Situação em Cabo Delgado "é muito complexa"
Neste mesmo encontro, Ana Laranjinha, a nova diretora executiva do Serviço Europeu de Ação Externa para África, garantiu que o contacto "com os países da SADC está no topo das prioridades (do bloco), assim como o contacto com as Nações Unidas e vários outros Estados-membros".
Rita Laranjinha, que iniciou funções na passada terça-feira (01.12), começou por admitir ter também ficado "chocada e horrorizada com as atrocidades reportadas", que exigem que "todos os parceiros de Moçambique, incluindo a UE e os seus Estados-membros" prestem o apoio necessário.

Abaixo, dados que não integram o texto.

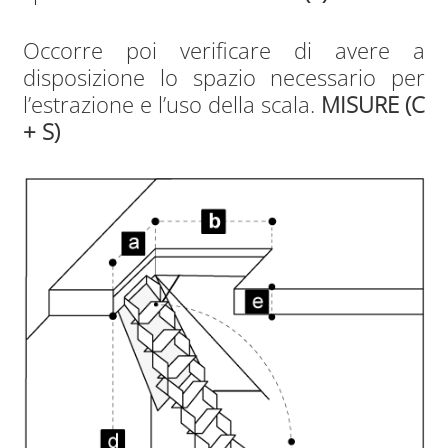
Occorre poi verificare di avere a
disposizione lo spazio necessario per
l’estrazione e l’uso della scala.
MISURE (C
+ S)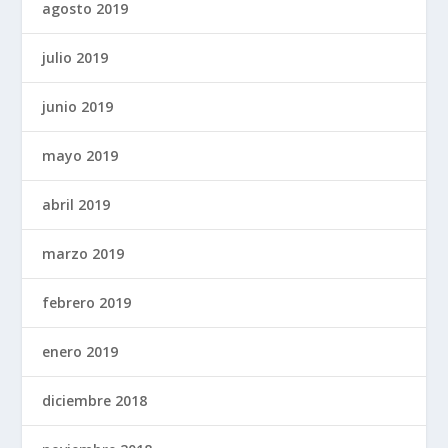
agosto 2019
julio 2019
junio 2019
mayo 2019
abril 2019
marzo 2019
febrero 2019
enero 2019
diciembre 2018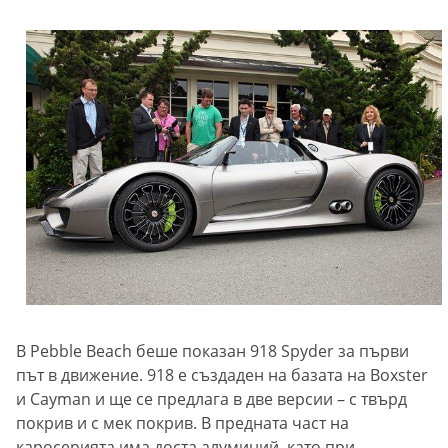
В Pebble Beach беше показан 918 Spyder за първи
път в движение. 918 е създаден на базата на Boxster
и Cayman и ще се предлага в две версии – с твърд
покрив и с мек покрив. В предната част на
каросерията има доста алуминий, като при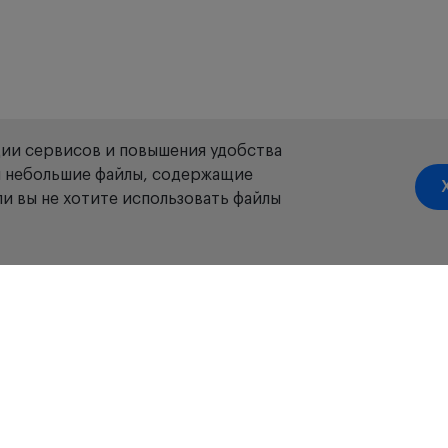
ции сервисов и повышения удобства
ой небольшие файлы, содержащие
и вы не хотите использовать файлы
яжаемую батарею и окуляры на +2 D) - 1 шт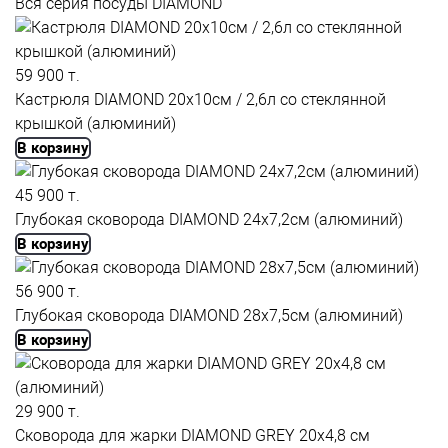
Вся серия посуды DIAMOND
59 900 т.
Кастрюля DIAMOND 20x10см / 2,6л со стеклянной
крышкой (алюминий)
В корзину
45 900 т.
Глубокая сковорода DIAMOND 24x7,2см (алюминий)
В корзину
56 900 т.
Глубокая сковорода DIAMOND 28x7,5см (алюминий)
В корзину
29 900 т.
Сковорода для жарки DIAMOND GREY 20x4,8 см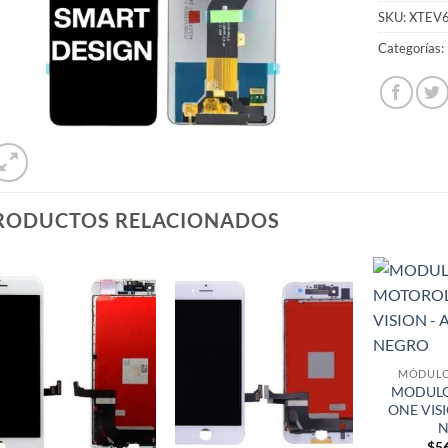
SKU:
XTEV
Categorías:
RODUCTOS RELACIONADOS
MÓDULO
MODULO
ONE VIS
N
$
5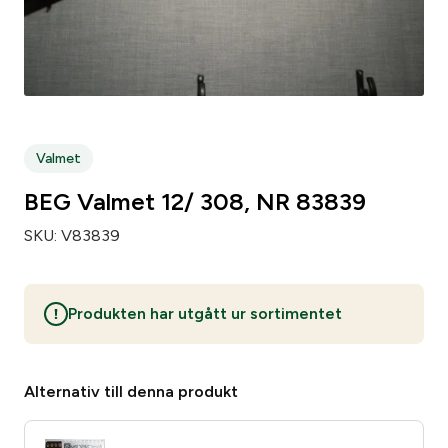
Zip code
*
City
*
Valmet
BEG Valmet 12/ 308, NR 83839
Number of weapons since before
*
SKU:
V83839
Number of loose pipsets since before
*
Produkten har utgått ur sortimentet
Number of parts subject to licensing since before
*
Alternativ till denna produkt
Make of your gun safe
*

Observando que a situação em Cabo Delgado "é muito complexa", pois integra "vários fatores" que exigem uma "abordagem integrada", Rita Laranjinha fez questão de sublinhar que é necessária "uma resposta que deve ter em particular atenção os direitos humanos", pois "não é boa estratégia nem boa governação privilegiar uma resposta securitária à frente dos restantes elementos".
Rita Laranjinha revelou que teve, na quarta-feira (02.12), uma reunião com a embaixadora de Moçambique em Bruxelas, durante a qual reiterou a "disponibilidade [da UE] para prestar apoio nesta fase" e garantiu que vai seguir atentamente esta matéria.
A reunião extraordinária do PE sobre a situação em Cabo Delgado acontece na sequência do pedido formal de ajuda do Governo moçambicano à União Europeia.
O debate na Comissão dos Assuntos Externos do PE, promovido pelo eurodeputado Paulo Rangel, surge após o Partido Popular Europeu (PPE), por iniciativa do eurodeputado Nuno Melo, ter pedido o agendamento de um debate na sessão plenária da semana passada sobre a mesma questão, que acabou por não acontecer.
Mais de duas mil mortes
A violência armada em Cabo Delgado dura há três anos, e está a provocar uma crise humanitária com cerca de 2.000 mortes e de 500 mil pessoas deslocadas, sem habitação, nem alimentos e concentrando-se sobretudo na área da capital provincial, Pemba.
Por outro lado, as províncias de Sofala e Manica, centro do país, são palco de ataques da autoproclamada Junta Militar, uma dissidência armada da RENAMO.
O grupo rejeita a liderança do presidente da RENAMO, Ossufo Momade, acusando-o de trair as posições do seu antecessor Afonso Dhlakama nas negociações que levaram à assinatura do Acordo de Paz e Reconciliação Nacional, a 6 de agosto.